La senatrice Bongiorno ha sottolineato come il testo ponga al centro la tutela della donna e riconosca che ogni atto sessuale compiuto senza il consenso libero e attuale della vittima costituisce violenza sessuale. Si supera così l’obsoleta struttura normativa che richiedeva la prova di violenza, minaccia o abuso di autorità per configurare il reato: con il nuovo testo, questi elementi aggravanti restano, ma la mancanza di consenso è di per sé sufficiente per la punibilità.
Importante innovazione è la previsione che punisce anche la violenza sessuale commessa quando la vittima è incapace di manifestare consenso o dissenso, ad esempio se colta di sorpresa o paralizzata dalla paura o dall’imbarazzo. La norma garantisce così una tutela estesa, senza compromettere le dinamiche probatorie tipiche del processo penale né il diritto di difesa dell’imputato.
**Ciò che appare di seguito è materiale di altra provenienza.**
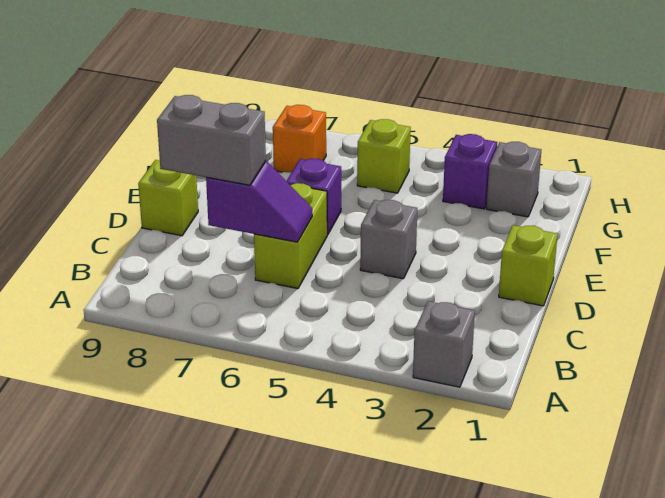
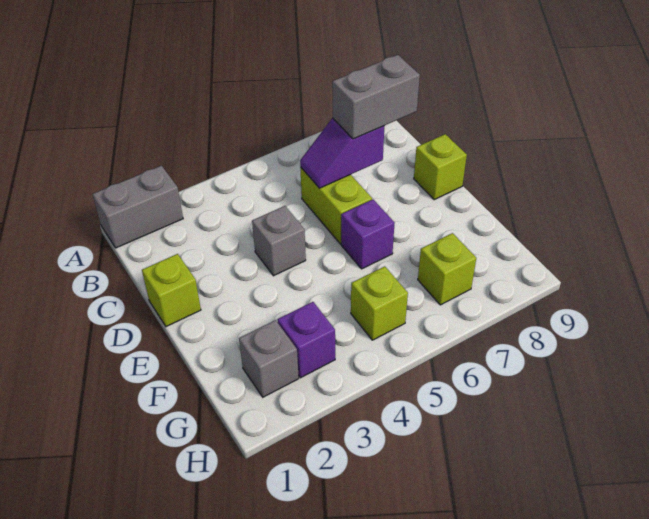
grey 1x1 brick [413,301,475,387] -> grey 1x2 brick [93,166,183,248]
orange 1x1 brick [273,105,326,173] -> lime 1x1 brick [418,233,476,305]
Il consenso come fulcro della riforma
Il disegno di legge attribuisce rilievo centrale alla mancanza del consenso, una novità espressa che allinea finalmente la legislazione italiana alla Convenzione di Istanbul del Consiglio d’Europa. Tale principio è già riconosciuto nella giurisprudenza, ma la legge mira a rendere esplicito e codificato questo modello, evitando confusione e ambiguità interpretative.
Bongiorno ha evidenziato che la valutazione della presenza o assenza del consenso deve avvenire considerando la situazione e il contesto in cui si svolgono i fatti. Il testo originario della Camera, infatti, rischiava di parificare tutte le situazioni, imponendo all’imputato oneri probatori eccessivi. La nuova formulazione intende valorizzare la “riconoscibilità” del consenso, garantendo un equilibrio tra tutela della vittima e garanzie processuali per l’imputato.